* **Listed entries**:
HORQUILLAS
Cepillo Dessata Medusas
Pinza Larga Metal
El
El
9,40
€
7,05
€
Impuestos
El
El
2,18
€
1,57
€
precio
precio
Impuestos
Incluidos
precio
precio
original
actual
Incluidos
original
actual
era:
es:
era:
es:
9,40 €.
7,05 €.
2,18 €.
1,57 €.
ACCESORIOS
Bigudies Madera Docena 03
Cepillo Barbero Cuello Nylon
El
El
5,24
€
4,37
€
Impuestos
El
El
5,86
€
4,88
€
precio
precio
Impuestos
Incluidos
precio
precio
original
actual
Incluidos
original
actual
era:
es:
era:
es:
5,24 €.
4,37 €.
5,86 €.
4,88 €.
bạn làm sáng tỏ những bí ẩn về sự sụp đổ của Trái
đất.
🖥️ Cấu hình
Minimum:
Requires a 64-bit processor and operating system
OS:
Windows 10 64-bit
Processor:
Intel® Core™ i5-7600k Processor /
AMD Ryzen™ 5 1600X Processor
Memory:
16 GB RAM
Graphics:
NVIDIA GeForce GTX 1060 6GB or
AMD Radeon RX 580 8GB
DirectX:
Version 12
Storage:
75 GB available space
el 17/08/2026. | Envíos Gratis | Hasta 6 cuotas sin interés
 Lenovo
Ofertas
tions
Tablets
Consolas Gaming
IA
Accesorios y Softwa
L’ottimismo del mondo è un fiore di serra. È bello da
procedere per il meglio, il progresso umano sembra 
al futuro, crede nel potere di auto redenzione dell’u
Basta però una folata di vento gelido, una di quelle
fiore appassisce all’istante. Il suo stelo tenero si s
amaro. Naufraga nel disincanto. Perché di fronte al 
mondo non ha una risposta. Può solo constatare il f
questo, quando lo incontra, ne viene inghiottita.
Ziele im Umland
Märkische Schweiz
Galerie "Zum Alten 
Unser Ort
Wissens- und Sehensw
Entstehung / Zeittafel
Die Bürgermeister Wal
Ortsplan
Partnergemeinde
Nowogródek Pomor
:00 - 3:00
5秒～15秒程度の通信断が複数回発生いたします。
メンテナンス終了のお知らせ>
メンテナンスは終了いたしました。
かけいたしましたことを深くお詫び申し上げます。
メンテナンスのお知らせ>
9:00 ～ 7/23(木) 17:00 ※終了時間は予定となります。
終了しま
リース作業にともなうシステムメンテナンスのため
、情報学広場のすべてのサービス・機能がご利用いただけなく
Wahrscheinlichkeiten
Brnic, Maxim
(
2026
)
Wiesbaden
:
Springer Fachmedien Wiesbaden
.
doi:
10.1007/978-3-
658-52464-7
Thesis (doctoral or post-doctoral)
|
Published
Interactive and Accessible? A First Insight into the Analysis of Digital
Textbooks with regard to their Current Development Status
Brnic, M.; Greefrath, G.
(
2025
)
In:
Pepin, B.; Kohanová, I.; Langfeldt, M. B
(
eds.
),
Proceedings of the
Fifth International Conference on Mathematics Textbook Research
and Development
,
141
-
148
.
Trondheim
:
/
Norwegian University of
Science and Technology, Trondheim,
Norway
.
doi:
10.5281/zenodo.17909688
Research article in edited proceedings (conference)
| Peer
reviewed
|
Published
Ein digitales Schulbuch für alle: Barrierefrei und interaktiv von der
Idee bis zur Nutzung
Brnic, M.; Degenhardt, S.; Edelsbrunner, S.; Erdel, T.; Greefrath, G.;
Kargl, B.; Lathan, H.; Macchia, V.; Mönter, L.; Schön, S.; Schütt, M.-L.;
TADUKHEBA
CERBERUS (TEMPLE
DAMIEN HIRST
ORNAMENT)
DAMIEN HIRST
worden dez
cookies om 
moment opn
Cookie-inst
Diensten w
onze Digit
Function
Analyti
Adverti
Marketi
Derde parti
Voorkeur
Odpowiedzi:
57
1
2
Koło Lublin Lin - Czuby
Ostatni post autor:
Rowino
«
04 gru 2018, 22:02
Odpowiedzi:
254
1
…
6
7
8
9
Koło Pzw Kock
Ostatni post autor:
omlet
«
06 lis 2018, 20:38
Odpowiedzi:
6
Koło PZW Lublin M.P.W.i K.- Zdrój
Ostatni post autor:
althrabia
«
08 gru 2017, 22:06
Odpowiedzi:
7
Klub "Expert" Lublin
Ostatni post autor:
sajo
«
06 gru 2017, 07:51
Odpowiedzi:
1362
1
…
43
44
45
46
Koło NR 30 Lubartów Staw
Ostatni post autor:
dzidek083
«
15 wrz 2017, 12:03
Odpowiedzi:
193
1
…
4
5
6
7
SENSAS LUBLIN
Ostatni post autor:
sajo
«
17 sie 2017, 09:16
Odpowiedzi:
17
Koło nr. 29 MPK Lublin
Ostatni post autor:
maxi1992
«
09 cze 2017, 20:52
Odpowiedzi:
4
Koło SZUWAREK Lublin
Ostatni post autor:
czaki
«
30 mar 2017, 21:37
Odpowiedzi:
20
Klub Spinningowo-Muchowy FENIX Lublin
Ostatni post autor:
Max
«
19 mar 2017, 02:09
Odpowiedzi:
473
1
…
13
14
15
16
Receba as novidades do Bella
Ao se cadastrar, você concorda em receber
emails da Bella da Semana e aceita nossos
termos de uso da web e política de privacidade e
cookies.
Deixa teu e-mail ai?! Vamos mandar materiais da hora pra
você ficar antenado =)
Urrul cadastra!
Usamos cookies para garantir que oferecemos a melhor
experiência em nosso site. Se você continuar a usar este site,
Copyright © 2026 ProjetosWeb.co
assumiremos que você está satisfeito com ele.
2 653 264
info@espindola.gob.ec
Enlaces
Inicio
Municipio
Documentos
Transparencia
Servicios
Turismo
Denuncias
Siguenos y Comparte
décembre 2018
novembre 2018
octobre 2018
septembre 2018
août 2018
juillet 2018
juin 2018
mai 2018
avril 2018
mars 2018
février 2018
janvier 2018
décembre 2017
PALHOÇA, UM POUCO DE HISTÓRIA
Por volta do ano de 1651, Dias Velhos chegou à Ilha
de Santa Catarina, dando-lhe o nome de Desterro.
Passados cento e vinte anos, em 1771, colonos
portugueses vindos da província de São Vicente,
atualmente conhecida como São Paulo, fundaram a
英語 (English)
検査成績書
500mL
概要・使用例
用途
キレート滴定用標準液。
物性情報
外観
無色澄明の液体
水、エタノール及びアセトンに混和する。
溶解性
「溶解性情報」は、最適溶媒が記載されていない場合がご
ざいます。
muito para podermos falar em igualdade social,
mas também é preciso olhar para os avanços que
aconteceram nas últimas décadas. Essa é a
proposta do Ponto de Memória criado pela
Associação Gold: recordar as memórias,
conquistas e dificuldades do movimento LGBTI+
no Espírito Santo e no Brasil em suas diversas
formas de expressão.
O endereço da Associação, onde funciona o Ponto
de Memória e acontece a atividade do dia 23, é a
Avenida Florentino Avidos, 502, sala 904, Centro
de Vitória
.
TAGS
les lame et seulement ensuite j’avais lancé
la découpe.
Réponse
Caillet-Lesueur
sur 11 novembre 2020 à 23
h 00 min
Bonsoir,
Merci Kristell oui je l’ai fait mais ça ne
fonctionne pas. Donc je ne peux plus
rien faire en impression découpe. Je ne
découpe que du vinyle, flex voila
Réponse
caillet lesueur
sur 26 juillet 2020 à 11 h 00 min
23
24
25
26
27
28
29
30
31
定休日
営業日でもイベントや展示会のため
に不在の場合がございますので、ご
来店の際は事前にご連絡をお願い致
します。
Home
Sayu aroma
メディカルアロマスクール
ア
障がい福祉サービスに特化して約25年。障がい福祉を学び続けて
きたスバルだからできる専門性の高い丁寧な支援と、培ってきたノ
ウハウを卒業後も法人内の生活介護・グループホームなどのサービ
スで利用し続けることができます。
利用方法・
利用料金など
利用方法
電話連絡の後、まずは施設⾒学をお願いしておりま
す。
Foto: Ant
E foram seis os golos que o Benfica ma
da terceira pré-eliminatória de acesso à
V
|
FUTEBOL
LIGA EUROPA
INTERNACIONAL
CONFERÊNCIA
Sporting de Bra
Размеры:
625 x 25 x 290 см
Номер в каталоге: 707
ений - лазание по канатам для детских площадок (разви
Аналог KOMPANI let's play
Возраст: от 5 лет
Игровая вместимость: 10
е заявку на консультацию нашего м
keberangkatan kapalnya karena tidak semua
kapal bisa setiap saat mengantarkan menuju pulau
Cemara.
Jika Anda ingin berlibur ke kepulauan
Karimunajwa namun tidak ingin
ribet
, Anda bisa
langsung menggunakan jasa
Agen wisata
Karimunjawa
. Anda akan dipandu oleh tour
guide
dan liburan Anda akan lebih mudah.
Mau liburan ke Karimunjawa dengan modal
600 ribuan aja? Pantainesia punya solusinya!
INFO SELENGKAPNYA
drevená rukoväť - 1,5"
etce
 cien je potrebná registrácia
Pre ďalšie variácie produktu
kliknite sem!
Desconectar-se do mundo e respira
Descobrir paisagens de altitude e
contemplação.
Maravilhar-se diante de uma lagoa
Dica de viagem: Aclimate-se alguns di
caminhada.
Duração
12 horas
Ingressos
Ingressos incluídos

* **Task**:
Reproduce each line in the listing above that mentions the string "novembre".

* **Written answer**:
novembre 2018
sur 11 novembre 2020 à 23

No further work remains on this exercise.